From those beginnings were born computer role-playing games and computer adventure games. RPG's concentrated on exploring mazes – computers were good at drawing mazes, even with a limited 3D perspective – and killing monsters. All of those things could be done fairly easily with numbers and a knowledge of geometry. Role-playing games have not changed dramatically over the years. They now have more text, occasional dialogue, and much better graphics, but the game play has stayed the same.
Adventure games concentrated on the storytelling and (occasionally) conversation. Stories could be stored in compressed text files, and it wasn't too hard to write a simple language parser that allowed the player to type in short commands. Adventure games were more ambitious than early RPG's, and usually frustrating in how few player sentences they understood. A big part of the game became, "Guess what to type."

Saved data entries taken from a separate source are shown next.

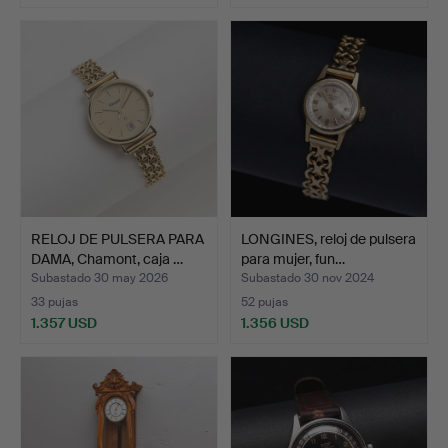
RELOJ DE PULSERA PARA
LONGINES, reloj de pulsera
DAMA, Chamont, caja …
para mujer, fun…
Subastado 30 may 2026
Subastado 30 nov 2024
33 pujas
52 pujas
1.357 USD
1.356 USD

As PC's got slightly more powerful, the developers added graphics and sound to adventure games, and they improved player immersion. They also took up most of the computer resources and project budgets. In the 1990's, Sierra and other companies dropped their parsers, and adventure games became point-and-click. This made them easier to use, but took away a lot of the player's feeling that she was helping to write the stories.
Somewhere along the way, we lost the roots of both adventure and role-playing games, and forgot why game developers separated them in the first place. We have much more powerful computers now, and we can easily combine all of the aspects of adventure and role-playing games in a single game. The question is – Should we?